§ REQUEST A: In the court opinion, which statutory provision, as amended, is held to apply to the cause of action stated in the complaint?

§ SUPPLIED TEXT:
▼

We must confess that the able argument of counsel has failed to disclose to us, whether from the language in which the statute is couched, or from the history of its development or otherwise, any satisfactory reason for holding that any interpretation is to be given to it more narrow than that which lies upon its face. Its language is entirely free from ambiguity, clear and exact. There is nothing to indicate that the legislature did not intend to accomplish the result to which the natural meaning of its words leads, even if that were enough to justify us in reading its intent into the statute, however repugnant that intent might be to that which is expressed. An opinion, if entertained, that the change made is an unwise one would not be a sufficient basis for a conclusion as to this intent. The history of the evolution of the existing statute is, as we read it, barren of suggestion that the legislative power has meant to do less than its words upon their face indicate. We find at the beginning of this evolution a single special statute providing for a new tort remedy in a comparatively rare class of cases founded upon negligence, and a limitation of a short period within which action therefor must be brought. From time to time other tort actions, also founded upon negligence, were brought within the purview of this short-limitation provision. For a time these actions, whatever their character, were confined to those in which the defendant was a corporation, *585 at first of some special class, and then of certain special classes, and finally of any class. At last the benefits of the statute were extended to all classes of parties alike. This is the whole story in so far as it can be gathered from the history of the statute.
There can, of course, be no question that the present complaint is one for the recovery of damages for injuries to personal property, and, as we have seen, injuries caused by negligence. The provisions of § 1119 as amended are therefore applicable to the cause of action stated, and were properly pleaded thereto, and held to constitute a bar to its prosecution.
There is no error.
In this opinion the other judges concurred.

▲

§ DATASET ENTRIES:
▼

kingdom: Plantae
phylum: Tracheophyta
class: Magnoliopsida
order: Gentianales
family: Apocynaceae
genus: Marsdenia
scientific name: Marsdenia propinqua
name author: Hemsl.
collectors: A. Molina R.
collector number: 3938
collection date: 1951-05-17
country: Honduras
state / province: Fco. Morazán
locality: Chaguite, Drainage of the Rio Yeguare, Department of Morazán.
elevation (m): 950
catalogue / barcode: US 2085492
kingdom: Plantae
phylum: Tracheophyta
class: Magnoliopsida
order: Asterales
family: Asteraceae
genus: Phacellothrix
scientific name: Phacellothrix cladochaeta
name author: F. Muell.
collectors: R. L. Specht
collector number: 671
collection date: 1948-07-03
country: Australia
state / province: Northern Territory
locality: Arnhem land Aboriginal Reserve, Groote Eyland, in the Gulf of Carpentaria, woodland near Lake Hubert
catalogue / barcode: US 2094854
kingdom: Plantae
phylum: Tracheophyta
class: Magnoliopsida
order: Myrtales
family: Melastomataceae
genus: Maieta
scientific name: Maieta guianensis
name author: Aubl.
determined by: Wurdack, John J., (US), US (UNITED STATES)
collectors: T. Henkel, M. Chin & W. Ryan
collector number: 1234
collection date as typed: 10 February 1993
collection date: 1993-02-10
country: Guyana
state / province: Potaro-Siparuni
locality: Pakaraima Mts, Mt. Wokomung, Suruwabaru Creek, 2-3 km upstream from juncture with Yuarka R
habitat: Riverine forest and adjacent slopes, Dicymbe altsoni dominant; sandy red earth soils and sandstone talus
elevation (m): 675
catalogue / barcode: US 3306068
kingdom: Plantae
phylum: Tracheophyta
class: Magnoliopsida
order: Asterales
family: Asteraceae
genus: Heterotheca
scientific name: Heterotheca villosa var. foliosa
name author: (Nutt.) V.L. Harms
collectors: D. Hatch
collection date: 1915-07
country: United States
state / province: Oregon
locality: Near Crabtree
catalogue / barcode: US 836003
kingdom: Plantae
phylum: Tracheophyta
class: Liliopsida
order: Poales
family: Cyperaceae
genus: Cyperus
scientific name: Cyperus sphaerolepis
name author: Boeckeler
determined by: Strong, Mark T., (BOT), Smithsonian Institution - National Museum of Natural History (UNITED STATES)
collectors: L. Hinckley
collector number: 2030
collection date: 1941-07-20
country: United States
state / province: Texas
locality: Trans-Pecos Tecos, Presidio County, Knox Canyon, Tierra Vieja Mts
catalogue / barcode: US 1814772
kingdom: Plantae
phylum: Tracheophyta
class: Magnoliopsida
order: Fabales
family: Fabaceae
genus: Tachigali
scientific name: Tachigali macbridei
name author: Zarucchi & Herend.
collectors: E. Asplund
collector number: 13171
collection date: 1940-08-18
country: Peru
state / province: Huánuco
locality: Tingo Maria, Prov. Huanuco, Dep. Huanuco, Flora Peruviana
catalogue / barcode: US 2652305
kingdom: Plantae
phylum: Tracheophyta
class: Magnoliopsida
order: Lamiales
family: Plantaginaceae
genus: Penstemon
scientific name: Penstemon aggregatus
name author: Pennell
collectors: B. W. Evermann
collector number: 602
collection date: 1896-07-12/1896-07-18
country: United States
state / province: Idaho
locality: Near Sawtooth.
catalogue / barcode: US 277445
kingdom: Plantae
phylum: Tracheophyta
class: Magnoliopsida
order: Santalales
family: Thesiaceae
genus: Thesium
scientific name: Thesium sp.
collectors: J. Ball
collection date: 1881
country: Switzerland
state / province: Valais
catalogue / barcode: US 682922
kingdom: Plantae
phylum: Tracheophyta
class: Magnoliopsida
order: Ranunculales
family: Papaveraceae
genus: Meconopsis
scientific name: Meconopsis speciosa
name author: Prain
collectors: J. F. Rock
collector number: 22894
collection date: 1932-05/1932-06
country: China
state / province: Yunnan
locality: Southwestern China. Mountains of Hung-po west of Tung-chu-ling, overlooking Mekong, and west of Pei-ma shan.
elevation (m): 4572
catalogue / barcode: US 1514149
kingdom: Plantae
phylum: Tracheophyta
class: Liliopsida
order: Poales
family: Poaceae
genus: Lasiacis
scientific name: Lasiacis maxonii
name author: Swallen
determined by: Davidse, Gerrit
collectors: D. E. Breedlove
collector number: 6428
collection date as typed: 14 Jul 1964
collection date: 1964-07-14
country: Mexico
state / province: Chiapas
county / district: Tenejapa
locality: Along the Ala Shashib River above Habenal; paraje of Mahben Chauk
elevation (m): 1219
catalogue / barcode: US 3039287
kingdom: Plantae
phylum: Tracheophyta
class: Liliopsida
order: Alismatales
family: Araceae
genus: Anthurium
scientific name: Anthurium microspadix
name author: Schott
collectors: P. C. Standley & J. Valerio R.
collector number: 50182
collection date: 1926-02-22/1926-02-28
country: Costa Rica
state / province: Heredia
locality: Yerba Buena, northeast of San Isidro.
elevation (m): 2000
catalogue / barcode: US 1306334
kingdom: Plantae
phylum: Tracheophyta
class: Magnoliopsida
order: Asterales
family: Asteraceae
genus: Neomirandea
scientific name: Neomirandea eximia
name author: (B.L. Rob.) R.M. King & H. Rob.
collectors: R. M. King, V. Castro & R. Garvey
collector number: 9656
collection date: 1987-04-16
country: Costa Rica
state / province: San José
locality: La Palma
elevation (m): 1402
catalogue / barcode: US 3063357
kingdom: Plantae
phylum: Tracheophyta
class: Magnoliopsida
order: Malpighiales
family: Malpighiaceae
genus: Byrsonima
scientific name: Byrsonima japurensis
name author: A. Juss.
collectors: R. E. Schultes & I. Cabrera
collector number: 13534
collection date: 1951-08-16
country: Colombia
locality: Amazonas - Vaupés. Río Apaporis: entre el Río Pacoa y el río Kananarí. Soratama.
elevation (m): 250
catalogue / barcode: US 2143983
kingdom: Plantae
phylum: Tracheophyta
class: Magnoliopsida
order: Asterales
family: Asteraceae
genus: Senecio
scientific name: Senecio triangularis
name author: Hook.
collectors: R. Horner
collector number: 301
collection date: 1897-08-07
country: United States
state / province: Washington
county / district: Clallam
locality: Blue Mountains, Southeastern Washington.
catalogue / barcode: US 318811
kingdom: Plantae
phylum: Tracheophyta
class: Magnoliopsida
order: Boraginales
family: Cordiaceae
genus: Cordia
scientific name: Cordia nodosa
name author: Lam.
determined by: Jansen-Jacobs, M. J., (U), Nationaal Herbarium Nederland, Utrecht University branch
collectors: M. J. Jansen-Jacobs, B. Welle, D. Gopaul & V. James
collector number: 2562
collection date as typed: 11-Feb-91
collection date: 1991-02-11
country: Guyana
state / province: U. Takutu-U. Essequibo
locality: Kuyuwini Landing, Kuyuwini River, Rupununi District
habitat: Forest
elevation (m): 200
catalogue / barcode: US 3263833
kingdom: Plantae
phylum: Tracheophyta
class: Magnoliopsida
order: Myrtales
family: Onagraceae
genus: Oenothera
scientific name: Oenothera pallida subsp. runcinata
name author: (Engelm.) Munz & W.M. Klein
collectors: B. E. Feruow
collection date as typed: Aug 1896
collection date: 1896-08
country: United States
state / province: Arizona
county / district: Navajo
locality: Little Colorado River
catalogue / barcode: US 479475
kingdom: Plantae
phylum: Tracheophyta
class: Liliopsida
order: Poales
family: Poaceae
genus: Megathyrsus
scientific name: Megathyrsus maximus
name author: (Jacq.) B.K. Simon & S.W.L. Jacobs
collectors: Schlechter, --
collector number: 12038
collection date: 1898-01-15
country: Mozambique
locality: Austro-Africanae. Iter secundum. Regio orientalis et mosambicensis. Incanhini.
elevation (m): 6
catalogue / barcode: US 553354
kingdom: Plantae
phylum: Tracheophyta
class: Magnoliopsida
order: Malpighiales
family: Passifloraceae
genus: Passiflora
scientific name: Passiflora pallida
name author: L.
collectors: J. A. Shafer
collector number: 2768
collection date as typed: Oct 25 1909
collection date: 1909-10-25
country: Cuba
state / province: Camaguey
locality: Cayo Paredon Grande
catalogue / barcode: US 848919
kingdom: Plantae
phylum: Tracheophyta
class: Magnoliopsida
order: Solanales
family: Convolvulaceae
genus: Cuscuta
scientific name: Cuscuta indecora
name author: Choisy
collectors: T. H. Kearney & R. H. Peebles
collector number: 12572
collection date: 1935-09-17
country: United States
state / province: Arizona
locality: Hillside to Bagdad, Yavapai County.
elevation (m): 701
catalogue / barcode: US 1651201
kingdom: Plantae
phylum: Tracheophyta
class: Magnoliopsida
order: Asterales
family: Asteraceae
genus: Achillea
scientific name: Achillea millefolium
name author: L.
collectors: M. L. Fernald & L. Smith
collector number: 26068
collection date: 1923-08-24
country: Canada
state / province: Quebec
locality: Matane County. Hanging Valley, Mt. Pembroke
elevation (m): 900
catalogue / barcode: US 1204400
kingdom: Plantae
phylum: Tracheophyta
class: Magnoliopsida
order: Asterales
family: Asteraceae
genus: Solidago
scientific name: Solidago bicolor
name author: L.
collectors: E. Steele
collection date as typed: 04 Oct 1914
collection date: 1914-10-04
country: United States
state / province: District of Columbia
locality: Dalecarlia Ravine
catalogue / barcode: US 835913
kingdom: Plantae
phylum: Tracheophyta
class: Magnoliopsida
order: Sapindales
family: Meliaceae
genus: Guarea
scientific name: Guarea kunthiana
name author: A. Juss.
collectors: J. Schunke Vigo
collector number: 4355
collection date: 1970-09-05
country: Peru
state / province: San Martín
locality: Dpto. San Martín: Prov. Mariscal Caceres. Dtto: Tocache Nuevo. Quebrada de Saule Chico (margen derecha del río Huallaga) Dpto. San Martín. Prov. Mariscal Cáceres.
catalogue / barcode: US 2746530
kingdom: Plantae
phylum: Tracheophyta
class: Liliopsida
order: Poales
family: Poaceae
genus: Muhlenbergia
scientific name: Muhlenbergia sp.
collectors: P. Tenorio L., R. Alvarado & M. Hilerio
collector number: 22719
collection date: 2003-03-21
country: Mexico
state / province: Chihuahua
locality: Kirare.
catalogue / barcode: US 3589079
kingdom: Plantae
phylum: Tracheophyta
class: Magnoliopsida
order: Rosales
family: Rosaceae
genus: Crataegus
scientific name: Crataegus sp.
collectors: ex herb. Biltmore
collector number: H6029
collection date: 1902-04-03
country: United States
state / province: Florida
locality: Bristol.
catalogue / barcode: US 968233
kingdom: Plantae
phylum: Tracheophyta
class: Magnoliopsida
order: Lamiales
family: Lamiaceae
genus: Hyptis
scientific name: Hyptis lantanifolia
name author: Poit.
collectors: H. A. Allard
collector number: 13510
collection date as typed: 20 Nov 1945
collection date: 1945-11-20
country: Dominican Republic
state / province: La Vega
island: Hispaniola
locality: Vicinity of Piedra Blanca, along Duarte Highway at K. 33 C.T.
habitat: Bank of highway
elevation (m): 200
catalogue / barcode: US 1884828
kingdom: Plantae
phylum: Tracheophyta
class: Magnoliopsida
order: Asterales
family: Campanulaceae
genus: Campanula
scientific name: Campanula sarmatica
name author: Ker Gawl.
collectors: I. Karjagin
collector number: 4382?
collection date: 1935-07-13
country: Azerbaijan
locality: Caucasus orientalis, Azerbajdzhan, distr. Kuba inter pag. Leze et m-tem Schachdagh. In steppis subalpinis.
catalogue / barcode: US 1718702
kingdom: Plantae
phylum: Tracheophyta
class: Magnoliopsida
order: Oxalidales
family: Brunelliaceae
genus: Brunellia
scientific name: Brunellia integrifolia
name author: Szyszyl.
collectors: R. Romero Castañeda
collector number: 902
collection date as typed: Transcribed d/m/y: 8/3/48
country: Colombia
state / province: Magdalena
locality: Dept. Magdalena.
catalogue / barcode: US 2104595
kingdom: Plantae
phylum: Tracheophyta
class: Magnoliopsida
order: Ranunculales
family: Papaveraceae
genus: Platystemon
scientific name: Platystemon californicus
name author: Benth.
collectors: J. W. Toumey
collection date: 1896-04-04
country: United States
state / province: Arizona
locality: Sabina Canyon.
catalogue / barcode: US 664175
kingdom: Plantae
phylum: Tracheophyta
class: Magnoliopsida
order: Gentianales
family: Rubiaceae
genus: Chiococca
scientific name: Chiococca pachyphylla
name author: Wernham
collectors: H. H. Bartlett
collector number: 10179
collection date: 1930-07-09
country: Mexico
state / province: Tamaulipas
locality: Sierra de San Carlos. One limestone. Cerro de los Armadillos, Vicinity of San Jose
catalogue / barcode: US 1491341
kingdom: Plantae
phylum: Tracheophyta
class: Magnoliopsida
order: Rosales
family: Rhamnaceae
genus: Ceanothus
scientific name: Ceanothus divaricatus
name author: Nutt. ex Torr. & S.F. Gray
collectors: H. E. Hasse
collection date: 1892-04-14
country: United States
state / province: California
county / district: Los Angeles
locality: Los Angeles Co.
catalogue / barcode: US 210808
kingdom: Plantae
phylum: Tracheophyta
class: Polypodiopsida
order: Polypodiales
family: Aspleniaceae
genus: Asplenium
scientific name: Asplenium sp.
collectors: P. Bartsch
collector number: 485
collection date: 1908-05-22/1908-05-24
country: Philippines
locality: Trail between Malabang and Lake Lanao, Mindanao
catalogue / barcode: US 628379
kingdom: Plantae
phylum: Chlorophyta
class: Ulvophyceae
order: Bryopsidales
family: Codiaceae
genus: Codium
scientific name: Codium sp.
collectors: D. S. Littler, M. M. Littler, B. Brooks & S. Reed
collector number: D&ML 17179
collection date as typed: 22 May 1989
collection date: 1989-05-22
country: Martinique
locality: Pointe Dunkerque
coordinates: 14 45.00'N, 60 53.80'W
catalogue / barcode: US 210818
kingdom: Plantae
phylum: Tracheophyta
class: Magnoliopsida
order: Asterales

▲

§ REQUEST B: Print the stretch of the listing from the line containing "collection date: 1935-07-13" through the line containing "order: Oxalidales", character for character.

§ WRITTEN REPLY A: § 1119 as amended.

§ WRITTEN REPLY B:
collection date: 1935-07-13
country: Azerbaijan
locality: Caucasus orientalis, Azerbajdzhan, distr. Kuba inter pag. Leze et m-tem Schachdagh. In steppis subalpinis.
catalogue / barcode: US 1718702
kingdom: Plantae
phylum: Tracheophyta
class: Magnoliopsida
order: Oxalidales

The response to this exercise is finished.